*** Block opens ***

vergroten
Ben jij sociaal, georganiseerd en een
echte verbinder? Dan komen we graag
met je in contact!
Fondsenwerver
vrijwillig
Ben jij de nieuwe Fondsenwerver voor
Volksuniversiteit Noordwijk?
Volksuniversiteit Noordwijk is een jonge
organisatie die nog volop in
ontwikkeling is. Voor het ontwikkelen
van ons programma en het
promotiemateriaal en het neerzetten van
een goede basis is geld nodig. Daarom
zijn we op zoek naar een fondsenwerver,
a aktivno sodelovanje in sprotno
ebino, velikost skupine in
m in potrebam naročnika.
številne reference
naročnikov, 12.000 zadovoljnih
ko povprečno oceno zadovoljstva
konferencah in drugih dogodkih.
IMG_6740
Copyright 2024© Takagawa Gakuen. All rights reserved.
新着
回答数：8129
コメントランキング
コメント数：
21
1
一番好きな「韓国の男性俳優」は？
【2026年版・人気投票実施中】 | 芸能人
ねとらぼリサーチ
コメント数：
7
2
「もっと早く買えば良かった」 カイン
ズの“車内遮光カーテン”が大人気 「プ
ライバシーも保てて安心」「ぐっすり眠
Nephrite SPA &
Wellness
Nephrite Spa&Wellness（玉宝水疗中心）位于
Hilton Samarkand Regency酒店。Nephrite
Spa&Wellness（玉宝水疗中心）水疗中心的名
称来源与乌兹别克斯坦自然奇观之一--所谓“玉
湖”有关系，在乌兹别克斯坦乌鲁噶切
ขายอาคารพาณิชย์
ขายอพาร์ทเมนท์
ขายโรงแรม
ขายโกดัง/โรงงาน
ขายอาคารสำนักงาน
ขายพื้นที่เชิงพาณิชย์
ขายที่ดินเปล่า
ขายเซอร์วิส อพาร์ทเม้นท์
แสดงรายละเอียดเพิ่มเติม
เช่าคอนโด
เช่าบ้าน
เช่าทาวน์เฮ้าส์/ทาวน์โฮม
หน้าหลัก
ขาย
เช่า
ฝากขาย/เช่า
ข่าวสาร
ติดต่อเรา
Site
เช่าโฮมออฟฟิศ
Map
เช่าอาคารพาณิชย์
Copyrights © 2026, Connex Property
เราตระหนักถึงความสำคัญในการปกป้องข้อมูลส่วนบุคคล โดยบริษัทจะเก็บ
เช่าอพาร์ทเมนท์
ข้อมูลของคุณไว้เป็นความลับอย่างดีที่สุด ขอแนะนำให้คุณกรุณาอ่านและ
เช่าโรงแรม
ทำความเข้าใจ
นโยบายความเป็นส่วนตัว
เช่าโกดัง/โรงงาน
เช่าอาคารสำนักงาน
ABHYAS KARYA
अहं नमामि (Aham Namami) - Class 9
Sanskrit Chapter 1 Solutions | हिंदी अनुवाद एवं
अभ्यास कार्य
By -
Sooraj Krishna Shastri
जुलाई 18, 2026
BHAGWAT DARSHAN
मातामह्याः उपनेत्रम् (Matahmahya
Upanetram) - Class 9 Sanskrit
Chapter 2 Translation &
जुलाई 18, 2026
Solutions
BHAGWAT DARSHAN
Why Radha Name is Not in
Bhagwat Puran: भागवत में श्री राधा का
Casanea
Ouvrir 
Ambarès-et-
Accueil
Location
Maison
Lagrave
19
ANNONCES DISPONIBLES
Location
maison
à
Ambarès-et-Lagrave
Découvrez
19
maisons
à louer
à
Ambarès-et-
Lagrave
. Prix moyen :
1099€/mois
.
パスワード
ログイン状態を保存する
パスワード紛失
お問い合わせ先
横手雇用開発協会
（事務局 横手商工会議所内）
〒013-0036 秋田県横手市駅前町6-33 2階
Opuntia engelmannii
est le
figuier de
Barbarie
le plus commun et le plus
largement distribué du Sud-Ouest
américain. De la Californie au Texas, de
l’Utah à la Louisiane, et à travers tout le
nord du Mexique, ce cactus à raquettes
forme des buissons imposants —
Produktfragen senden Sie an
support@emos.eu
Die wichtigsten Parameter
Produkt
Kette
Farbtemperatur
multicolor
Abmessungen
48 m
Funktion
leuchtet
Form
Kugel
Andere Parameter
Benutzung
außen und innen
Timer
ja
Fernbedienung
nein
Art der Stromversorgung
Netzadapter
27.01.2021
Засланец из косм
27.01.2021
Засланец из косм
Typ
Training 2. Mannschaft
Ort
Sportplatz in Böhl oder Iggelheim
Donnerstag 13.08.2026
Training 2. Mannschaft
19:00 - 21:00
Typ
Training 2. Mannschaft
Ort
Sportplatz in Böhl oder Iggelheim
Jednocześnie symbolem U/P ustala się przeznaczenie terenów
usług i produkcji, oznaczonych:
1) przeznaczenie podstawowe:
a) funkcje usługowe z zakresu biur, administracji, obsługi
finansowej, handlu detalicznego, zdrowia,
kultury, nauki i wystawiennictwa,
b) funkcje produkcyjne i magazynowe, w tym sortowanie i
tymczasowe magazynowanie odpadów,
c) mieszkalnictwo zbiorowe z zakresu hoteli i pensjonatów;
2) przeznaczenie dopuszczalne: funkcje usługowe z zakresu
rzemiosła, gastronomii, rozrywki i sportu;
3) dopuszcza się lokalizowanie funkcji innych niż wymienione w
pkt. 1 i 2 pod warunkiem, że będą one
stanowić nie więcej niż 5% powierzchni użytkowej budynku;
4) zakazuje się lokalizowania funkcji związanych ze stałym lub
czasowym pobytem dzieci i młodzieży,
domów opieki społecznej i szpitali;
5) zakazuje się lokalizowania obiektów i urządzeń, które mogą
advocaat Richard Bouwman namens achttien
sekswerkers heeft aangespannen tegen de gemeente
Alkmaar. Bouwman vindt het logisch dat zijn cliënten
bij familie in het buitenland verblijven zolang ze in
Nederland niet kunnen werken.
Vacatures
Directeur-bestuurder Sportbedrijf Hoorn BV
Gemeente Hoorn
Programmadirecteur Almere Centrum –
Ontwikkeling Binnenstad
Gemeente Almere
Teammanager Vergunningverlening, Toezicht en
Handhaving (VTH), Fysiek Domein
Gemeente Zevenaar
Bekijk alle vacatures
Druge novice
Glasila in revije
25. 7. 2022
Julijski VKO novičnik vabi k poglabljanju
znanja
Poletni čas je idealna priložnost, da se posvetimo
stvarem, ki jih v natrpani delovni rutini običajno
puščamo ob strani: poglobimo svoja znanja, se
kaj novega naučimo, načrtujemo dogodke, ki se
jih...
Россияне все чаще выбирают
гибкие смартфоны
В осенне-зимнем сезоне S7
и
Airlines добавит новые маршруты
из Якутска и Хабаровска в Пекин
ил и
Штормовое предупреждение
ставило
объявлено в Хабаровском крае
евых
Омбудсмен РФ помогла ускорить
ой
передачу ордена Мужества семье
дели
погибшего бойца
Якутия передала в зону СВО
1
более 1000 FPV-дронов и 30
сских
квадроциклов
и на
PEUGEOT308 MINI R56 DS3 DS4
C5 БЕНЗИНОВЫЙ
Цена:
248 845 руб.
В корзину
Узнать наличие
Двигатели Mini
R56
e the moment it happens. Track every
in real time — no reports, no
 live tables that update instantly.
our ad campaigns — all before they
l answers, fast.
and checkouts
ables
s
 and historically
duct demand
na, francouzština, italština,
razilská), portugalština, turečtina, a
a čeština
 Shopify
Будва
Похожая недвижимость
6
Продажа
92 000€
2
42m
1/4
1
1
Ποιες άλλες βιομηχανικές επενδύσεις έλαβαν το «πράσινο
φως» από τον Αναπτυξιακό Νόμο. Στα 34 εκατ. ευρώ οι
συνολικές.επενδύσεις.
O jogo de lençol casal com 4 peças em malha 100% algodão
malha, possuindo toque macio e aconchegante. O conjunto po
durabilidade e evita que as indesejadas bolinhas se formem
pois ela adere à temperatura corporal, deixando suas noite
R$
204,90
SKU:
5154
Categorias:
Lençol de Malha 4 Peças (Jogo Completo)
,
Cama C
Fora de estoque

*** Block closes ***

Directions — Give back, word for word, only the lines above from the line holding "c) mieszkalnictwo zbiorowe" to the line holding "domów opieki społecznej i szpitali;", both included.

Response to this exercise —
c) mieszkalnictwo zbiorowe z zakresu hoteli i pensjonatów;
2) przeznaczenie dopuszczalne: funkcje usługowe z zakresu
rzemiosła, gastronomii, rozrywki i sportu;
3) dopuszcza się lokalizowanie funkcji innych niż wymienione w
pkt. 1 i 2 pod warunkiem, że będą one
stanowić nie więcej niż 5% powierzchni użytkowej budynku;
4) zakazuje się lokalizowania funkcji związanych ze stałym lub
czasowym pobytem dzieci i młodzieży,
domów opieki społecznej i szpitali;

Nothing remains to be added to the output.